Currently I am debating a router upgrade at our colo. The routers in question are border internet routers at the moment, connecting us to the ISP (Via Ethernet). The router uses Ethernet connectivity for the primary route path, but supports about 3 Mbps of MPLS MLPPP frame connectivity (2xT1's). It does IPSec endpoint termination for about 3Mbps of 3DES over the Ethernet side, and runs BGP (mainly for the MPLS connection). Peak Internet loads are about 30 Mbps. I am looking for a new device to run up to about 100Mbps, wire speed.

I have considered taking the existing 3745 router solution (everything runs on here) and decoupling the IPSec and MPLS connectivity from the primary Internet connectivity. This might allow me to run a 100Mbps L3 switching solution for the primary routing function, as opposed to buying a much more pricy 7X00 routing solution. So for example, I might run a 3750 L3 switch pair for the BGP/Ethernet routing and a 3725/45 router pair for the IPSec & MPLS frame piece.

What do you think? Any ideas?

2 Replies 2

tdrais
Level 7
Level 7

In theory it should work. A L3 switch is rated at much higher rates than a router but there are a number of features that are not in the IOS image because they cannot be done at wire speed.

If you can live without those then a layer 3 switch is a good option. Another concideration is that most smaller l3 switches do not have enough memory to take 2 full bgp internet routing table.

If you are going to use existing 37xx routers then that is a good reason. For new routers there is not a lot of difference in the pricing on a 3800 and a 3700 series router. The 3800 series is much faster and includes a hardware accelerated IPSEC. Depends on which speed charts you look at but a 3845 can pass almost as much data as a 7200 with a npe-400.

Since you plan to offload most your traffic to the l3 switch you may be able to use a 2800 series router. It will depend if you need to load the huge internet routing table on this router.

Hi thanks for reply.
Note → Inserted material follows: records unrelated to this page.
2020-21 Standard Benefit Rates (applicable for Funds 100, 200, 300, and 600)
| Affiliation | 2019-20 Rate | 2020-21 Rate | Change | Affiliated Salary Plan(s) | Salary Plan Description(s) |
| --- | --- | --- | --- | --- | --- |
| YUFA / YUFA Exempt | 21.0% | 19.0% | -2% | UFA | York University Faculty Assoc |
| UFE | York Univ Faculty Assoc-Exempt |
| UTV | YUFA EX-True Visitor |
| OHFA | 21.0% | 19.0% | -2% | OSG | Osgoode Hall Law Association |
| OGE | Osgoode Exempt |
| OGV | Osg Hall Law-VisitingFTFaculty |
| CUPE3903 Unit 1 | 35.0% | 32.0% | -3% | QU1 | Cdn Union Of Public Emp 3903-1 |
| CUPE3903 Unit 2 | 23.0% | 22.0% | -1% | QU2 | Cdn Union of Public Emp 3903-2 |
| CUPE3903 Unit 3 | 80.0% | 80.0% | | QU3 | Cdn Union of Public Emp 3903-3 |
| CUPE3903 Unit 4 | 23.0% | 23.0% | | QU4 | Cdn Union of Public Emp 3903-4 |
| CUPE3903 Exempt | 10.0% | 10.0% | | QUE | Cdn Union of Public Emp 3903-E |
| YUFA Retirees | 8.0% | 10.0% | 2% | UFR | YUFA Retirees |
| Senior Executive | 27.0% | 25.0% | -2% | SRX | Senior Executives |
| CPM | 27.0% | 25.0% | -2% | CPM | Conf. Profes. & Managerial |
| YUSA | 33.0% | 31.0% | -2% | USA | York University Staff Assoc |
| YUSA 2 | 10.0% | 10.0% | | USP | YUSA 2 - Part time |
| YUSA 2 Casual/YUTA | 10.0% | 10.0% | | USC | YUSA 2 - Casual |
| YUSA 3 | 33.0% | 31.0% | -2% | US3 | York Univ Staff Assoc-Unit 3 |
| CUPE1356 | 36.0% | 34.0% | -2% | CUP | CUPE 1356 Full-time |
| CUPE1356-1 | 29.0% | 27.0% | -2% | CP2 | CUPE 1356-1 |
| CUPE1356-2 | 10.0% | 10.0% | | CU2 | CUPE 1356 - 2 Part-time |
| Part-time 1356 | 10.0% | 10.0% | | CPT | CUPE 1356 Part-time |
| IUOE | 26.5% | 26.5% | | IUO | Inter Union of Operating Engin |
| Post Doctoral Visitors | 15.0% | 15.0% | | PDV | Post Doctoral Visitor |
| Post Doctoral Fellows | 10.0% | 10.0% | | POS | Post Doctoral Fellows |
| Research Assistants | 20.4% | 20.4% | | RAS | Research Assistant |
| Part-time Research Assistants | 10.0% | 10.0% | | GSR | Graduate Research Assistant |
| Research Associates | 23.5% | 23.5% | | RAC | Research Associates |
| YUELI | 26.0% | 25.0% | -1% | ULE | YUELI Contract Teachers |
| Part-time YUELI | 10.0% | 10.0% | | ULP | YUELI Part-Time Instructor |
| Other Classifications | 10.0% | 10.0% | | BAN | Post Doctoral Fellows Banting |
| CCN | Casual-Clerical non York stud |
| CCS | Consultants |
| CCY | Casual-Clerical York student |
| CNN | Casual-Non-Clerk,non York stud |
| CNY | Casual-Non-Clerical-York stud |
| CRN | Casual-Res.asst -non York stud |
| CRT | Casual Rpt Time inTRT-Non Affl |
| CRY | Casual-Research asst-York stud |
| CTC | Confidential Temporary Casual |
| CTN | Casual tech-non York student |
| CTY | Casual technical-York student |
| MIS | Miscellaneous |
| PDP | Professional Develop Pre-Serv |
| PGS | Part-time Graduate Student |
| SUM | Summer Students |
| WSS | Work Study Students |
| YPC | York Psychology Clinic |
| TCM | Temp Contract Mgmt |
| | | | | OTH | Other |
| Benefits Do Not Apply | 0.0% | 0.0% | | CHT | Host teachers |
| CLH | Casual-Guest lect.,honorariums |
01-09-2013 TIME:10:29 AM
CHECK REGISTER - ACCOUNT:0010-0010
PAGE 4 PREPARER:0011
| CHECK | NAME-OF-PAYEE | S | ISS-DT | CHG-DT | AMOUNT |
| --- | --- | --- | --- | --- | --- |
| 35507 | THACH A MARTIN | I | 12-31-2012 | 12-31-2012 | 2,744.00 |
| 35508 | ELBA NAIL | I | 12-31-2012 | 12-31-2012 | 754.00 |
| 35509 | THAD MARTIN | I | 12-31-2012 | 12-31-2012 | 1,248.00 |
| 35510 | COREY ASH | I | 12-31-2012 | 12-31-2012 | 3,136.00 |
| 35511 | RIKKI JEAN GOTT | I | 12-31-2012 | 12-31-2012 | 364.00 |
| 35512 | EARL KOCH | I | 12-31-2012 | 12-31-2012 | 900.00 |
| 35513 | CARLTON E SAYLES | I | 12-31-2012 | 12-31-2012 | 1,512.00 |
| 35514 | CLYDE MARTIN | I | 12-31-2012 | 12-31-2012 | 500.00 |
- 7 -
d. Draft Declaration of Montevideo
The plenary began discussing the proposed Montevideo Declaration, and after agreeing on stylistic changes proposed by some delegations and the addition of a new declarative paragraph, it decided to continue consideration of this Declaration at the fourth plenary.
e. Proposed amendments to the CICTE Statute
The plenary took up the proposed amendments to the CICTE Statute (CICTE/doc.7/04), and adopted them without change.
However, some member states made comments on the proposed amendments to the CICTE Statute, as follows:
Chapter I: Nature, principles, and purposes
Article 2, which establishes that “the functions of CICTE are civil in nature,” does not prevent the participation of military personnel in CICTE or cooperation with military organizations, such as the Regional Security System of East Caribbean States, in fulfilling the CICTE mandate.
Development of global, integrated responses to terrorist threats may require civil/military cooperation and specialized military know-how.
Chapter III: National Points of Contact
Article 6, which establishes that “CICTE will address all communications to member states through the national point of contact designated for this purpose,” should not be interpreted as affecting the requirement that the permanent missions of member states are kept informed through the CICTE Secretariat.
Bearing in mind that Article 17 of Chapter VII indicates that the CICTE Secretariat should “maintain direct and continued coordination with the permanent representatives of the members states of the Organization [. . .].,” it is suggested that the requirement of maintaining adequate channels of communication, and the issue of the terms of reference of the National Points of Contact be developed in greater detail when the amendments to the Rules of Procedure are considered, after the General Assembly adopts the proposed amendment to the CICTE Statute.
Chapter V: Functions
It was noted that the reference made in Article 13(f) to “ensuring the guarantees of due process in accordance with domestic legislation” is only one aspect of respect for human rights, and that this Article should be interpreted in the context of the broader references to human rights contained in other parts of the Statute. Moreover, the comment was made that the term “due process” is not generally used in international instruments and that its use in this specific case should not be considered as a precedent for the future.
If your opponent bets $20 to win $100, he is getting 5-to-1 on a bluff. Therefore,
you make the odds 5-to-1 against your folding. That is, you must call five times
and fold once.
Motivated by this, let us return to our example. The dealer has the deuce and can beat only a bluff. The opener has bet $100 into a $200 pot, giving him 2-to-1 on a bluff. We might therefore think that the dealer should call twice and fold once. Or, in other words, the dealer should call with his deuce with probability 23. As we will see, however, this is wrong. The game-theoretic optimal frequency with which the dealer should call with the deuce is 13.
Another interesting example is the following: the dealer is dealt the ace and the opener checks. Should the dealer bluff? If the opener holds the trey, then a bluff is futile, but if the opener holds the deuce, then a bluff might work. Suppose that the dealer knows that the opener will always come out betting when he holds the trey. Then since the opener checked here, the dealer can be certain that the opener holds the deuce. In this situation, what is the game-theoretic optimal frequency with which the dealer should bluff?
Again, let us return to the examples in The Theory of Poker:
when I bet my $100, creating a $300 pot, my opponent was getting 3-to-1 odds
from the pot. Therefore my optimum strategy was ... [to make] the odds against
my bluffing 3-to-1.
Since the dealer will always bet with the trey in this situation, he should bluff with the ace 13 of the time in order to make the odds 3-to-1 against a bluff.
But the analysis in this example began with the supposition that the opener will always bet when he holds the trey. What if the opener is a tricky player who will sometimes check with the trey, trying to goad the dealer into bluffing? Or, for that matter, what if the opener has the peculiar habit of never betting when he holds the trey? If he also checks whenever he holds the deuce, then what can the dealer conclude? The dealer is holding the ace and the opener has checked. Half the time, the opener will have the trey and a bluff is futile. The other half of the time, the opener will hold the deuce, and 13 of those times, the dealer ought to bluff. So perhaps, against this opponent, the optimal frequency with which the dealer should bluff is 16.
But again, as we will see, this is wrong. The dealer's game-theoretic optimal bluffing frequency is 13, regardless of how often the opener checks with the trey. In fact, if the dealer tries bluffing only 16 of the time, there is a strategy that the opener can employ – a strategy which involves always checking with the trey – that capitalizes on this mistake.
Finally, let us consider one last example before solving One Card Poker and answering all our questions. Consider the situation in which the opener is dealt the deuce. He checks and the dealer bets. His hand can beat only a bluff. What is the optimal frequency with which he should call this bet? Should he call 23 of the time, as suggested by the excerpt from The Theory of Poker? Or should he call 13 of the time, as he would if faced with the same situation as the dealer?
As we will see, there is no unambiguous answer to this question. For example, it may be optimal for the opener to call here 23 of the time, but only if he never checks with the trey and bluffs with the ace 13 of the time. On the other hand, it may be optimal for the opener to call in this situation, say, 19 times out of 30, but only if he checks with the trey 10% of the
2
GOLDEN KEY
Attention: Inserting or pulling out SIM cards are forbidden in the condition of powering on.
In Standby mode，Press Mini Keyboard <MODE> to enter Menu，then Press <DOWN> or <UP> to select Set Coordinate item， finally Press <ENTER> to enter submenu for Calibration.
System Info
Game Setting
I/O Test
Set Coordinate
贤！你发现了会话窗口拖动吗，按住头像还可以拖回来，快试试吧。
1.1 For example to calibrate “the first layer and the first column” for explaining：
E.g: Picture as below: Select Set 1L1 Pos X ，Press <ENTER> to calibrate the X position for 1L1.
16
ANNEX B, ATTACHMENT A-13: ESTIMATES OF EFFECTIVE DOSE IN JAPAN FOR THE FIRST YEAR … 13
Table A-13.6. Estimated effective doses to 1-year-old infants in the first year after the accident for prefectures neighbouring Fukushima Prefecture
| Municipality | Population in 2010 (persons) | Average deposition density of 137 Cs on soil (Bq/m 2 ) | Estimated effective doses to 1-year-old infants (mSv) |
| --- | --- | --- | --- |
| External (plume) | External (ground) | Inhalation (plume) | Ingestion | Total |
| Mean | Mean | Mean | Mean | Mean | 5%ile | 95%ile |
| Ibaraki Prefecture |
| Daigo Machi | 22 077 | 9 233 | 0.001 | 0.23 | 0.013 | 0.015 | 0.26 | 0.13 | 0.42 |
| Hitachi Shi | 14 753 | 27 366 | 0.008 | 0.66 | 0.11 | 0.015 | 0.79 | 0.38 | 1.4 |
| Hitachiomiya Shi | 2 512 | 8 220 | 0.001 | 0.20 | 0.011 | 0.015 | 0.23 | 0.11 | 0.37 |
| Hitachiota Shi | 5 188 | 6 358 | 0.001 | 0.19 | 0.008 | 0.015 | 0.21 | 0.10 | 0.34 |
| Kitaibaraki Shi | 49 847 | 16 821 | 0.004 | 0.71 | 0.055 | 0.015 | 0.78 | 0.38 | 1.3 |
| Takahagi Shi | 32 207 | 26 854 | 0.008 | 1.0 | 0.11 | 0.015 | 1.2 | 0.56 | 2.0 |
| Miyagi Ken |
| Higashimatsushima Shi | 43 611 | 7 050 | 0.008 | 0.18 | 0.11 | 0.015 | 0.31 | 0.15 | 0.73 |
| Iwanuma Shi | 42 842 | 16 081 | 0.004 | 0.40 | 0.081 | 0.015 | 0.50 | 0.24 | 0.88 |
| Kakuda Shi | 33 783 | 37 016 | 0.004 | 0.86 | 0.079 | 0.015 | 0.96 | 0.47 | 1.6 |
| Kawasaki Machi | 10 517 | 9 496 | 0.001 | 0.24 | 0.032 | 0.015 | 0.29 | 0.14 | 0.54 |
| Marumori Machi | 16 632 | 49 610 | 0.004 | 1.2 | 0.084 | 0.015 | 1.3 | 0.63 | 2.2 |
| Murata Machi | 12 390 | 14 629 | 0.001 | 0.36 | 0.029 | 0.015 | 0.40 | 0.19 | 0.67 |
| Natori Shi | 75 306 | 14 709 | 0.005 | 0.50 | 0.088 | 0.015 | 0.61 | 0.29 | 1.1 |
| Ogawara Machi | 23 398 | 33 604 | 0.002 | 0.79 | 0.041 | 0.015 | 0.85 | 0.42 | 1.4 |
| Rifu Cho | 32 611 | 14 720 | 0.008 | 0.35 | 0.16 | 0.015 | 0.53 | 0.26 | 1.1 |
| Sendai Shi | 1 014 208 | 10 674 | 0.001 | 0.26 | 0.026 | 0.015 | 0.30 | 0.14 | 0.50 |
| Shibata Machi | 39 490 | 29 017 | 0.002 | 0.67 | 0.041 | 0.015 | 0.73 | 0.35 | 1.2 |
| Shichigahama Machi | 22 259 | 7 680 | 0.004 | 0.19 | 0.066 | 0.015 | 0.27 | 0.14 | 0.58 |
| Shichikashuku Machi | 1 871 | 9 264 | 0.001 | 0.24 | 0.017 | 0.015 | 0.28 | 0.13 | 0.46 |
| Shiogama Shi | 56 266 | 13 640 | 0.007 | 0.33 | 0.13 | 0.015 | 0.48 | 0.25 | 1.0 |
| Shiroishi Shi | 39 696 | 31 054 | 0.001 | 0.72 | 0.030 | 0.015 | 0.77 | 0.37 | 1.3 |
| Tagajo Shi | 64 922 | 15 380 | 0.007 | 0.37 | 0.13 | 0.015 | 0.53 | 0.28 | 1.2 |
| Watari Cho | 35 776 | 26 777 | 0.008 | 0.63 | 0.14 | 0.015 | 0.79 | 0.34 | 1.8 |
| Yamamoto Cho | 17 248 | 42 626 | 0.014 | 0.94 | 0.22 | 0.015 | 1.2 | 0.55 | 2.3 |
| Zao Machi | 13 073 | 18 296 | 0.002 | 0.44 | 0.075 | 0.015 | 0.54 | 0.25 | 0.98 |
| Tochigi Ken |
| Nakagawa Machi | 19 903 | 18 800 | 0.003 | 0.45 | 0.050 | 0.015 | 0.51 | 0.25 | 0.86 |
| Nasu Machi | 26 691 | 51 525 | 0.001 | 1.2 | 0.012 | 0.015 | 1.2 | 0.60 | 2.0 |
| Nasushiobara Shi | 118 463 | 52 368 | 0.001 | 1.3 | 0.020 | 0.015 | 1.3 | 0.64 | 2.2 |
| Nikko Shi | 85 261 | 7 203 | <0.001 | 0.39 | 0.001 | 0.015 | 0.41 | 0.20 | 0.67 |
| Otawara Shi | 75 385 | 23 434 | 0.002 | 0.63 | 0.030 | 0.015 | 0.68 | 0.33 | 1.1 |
One confusing piece is your throughput comparison of 72xx and 38XX. Here is link for 7200 which shows upt to 1.8Gbps:

http://www.cisco.com/en/US/products/hw/routers/ps341/prod_models_comparison.html

Here is link of 3845 which shows 54Mbps:

http://www.cisco.com/en/US/products/ps5855/index.html

So it looks like the 72XX series can handle much more traffic than 3845???